___ DATA SECTION ___
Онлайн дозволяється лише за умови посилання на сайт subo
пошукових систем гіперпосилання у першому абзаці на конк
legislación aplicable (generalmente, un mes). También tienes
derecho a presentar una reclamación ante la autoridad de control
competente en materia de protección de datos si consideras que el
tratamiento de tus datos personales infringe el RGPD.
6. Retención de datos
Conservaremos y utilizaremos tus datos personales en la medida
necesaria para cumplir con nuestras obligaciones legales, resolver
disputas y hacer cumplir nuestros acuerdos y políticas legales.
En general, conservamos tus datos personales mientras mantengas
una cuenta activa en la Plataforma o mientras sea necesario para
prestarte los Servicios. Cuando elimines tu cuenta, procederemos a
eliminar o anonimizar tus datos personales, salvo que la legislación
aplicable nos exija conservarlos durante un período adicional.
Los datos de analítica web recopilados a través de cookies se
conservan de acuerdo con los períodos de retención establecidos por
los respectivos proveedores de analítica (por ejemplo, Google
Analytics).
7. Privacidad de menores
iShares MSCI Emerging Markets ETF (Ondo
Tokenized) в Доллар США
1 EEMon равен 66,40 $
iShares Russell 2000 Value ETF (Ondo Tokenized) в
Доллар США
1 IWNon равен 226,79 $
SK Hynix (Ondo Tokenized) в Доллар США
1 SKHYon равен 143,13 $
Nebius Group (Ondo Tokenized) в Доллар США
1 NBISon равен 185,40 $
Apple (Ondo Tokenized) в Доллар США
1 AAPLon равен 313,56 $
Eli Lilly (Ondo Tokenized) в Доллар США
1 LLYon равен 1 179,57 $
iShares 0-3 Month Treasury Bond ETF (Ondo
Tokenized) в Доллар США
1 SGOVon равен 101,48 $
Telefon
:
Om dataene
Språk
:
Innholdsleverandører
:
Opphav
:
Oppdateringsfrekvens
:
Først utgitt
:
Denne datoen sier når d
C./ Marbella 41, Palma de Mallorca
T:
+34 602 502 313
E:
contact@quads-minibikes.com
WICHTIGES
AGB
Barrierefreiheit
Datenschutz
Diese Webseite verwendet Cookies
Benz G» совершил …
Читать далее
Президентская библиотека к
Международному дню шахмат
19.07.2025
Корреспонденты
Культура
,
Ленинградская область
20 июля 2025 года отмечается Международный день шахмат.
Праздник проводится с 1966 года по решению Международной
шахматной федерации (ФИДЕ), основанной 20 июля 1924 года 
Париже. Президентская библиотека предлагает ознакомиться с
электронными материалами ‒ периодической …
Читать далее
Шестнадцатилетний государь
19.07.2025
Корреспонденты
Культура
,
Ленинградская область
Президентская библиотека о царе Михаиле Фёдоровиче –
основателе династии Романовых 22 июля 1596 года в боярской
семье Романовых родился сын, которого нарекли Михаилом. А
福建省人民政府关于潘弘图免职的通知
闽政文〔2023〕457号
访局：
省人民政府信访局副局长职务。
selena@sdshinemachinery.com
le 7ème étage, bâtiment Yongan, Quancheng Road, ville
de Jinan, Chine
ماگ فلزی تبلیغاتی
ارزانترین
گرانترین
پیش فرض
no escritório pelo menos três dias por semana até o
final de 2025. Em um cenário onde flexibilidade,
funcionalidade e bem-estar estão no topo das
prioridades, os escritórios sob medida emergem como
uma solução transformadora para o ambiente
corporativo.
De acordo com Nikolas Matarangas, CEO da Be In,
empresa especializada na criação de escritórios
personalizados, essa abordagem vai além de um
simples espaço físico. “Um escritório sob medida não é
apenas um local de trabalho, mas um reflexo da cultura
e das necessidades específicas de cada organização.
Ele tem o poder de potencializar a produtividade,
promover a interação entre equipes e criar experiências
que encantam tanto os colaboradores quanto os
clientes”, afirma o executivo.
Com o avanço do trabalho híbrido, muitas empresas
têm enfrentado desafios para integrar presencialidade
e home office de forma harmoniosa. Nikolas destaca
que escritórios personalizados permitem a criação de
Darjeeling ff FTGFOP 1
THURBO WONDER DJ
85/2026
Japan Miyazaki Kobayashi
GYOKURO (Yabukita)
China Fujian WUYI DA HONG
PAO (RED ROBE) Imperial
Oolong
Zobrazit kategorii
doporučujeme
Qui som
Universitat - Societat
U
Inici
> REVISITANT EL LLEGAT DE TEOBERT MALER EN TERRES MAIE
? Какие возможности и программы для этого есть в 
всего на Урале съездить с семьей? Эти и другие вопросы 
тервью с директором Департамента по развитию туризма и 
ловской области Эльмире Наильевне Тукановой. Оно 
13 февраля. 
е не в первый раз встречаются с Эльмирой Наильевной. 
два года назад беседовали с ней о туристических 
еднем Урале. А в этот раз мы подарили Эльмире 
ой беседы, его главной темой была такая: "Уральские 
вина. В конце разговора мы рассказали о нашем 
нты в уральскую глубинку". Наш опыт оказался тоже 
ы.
___
*TO-DO ITEM*:
Retype every line of the items above without changing a single character.

*OUTPUT FOR THIS EXERCISE*:
Онлайн дозволяється лише за умови посилання на сайт subo
пошукових систем гіперпосилання у першому абзаці на конк
legislación aplicable (generalmente, un mes). También tienes
derecho a presentar una reclamación ante la autoridad de control
competente en materia de protección de datos si consideras que el
tratamiento de tus datos personales infringe el RGPD.
6. Retención de datos
Conservaremos y utilizaremos tus datos personales en la medida
necesaria para cumplir con nuestras obligaciones legales, resolver
disputas y hacer cumplir nuestros acuerdos y políticas legales.
En general, conservamos tus datos personales mientras mantengas
una cuenta activa en la Plataforma o mientras sea necesario para
prestarte los Servicios. Cuando elimines tu cuenta, procederemos a
eliminar o anonimizar tus datos personales, salvo que la legislación
aplicable nos exija conservarlos durante un período adicional.
Los datos de analítica web recopilados a través de cookies se
conservan de acuerdo con los períodos de retención establecidos por
los respectivos proveedores de analítica (por ejemplo, Google
Analytics).
7. Privacidad de menores
iShares MSCI Emerging Markets ETF (Ondo
Tokenized) в Доллар США
1 EEMon равен 66,40 $
iShares Russell 2000 Value ETF (Ondo Tokenized) в
Доллар США
1 IWNon равен 226,79 $
SK Hynix (Ondo Tokenized) в Доллар США
1 SKHYon равен 143,13 $
Nebius Group (Ondo Tokenized) в Доллар США
1 NBISon равен 185,40 $
Apple (Ondo Tokenized) в Доллар США
1 AAPLon равен 313,56 $
Eli Lilly (Ondo Tokenized) в Доллар США
1 LLYon равен 1 179,57 $
iShares 0-3 Month Treasury Bond ETF (Ondo
Tokenized) в Доллар США
1 SGOVon равен 101,48 $
Telefon
:
Om dataene
Språk
:
Innholdsleverandører
:
Opphav
:
Oppdateringsfrekvens
:
Først utgitt
:
Denne datoen sier når d
C./ Marbella 41, Palma de Mallorca
T:
+34 602 502 313
E:
contact@quads-minibikes.com
WICHTIGES
AGB
Barrierefreiheit
Datenschutz
Diese Webseite verwendet Cookies
Benz G» совершил …
Читать далее
Президентская библиотека к
Международному дню шахмат
19.07.2025
Корреспонденты
Культура
,
Ленинградская область
20 июля 2025 года отмечается Международный день шахмат.
Праздник проводится с 1966 года по решению Международной
шахматной федерации (ФИДЕ), основанной 20 июля 1924 года 
Париже. Президентская библиотека предлагает ознакомиться с
электронными материалами ‒ периодической …
Читать далее
Шестнадцатилетний государь
19.07.2025
Корреспонденты
Культура
,
Ленинградская область
Президентская библиотека о царе Михаиле Фёдоровиче –
основателе династии Романовых 22 июля 1596 года в боярской
семье Романовых родился сын, которого нарекли Михаилом. А
福建省人民政府关于潘弘图免职的通知
闽政文〔2023〕457号
访局：
省人民政府信访局副局长职务。
selena@sdshinemachinery.com
le 7ème étage, bâtiment Yongan, Quancheng Road, ville
de Jinan, Chine
ماگ فلزی تبلیغاتی
ارزانترین
گرانترین
پیش فرض
no escritório pelo menos três dias por semana até o
final de 2025. Em um cenário onde flexibilidade,
funcionalidade e bem-estar estão no topo das
prioridades, os escritórios sob medida emergem como
uma solução transformadora para o ambiente
corporativo.
De acordo com Nikolas Matarangas, CEO da Be In,
empresa especializada na criação de escritórios
personalizados, essa abordagem vai além de um
simples espaço físico. “Um escritório sob medida não é
apenas um local de trabalho, mas um reflexo da cultura
e das necessidades específicas de cada organização.
Ele tem o poder de potencializar a produtividade,
promover a interação entre equipes e criar experiências
que encantam tanto os colaboradores quanto os
clientes”, afirma o executivo.
Com o avanço do trabalho híbrido, muitas empresas
têm enfrentado desafios para integrar presencialidade
e home office de forma harmoniosa. Nikolas destaca
que escritórios personalizados permitem a criação de
Darjeeling ff FTGFOP 1
THURBO WONDER DJ
85/2026
Japan Miyazaki Kobayashi
GYOKURO (Yabukita)
China Fujian WUYI DA HONG
PAO (RED ROBE) Imperial
Oolong
Zobrazit kategorii
doporučujeme
Qui som
Universitat - Societat
U
Inici
> REVISITANT EL LLEGAT DE TEOBERT MALER EN TERRES MAIE
? Какие возможности и программы для этого есть в 
всего на Урале съездить с семьей? Эти и другие вопросы 
тервью с директором Департамента по развитию туризма и 
ловской области Эльмире Наильевне Тукановой. Оно 
13 февраля. 
е не в первый раз встречаются с Эльмирой Наильевной. 
два года назад беседовали с ней о туристических 
еднем Урале. А в этот раз мы подарили Эльмире 
ой беседы, его главной темой была такая: "Уральские 
вина. В конце разговора мы рассказали о нашем 
нты в уральскую глубинку". Наш опыт оказался тоже 
ы.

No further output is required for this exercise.